Taste: It tasted exactly how you’d expect.  The meat and cheese ingredients were a typical salt- processed flavor, while what made every bite deliciously edgy was the Honey Mustard dressing.  All the chicks out there know what I’m talking about when I say it was the sweet/salty combo that hit my premenstrual cravings just right. 
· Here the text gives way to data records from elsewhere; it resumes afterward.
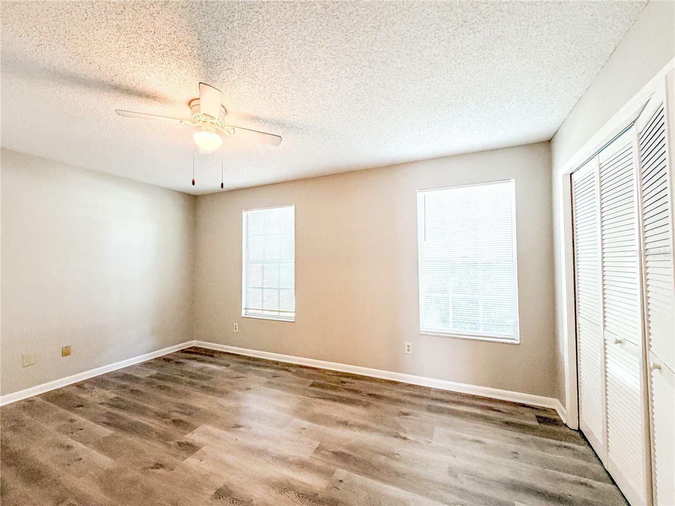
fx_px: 273
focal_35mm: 14
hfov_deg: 102.1
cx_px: 338
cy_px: 253
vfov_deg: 85.7
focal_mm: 2.22
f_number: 2.2
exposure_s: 1/60
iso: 320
Conclusion: I liked it.  For a quick and filling salad, it hit the spot just right.  This was a fucking big salad, which I could easily compare to Viafore’s Chef Salad.  They both carried lunch meat atop a mound of greens; it simply depends on how much you want to pay.  For twice the price you can get twice the salad toppings at Alfred’s AND not have to ware off the Po-Po as you punch the pedal past the whopping 25 mph Fircrest speed limit.  Bonus.

Dressing on the Side
Mr. DeRosa and I finally turned in our taxes.  Yipee!  Thankfully we had an assload of write-offs, which gave us a much-needed tax return.  Amongst the many questions that arose during our tax process, one sticks in my mind the most.  If a family can’t write off private school tuition (which is bogus), shouldn’t they be able to write off the school taxes paid for the public school their child is not attending?  There has to be some kind of break, wouldn’t you think?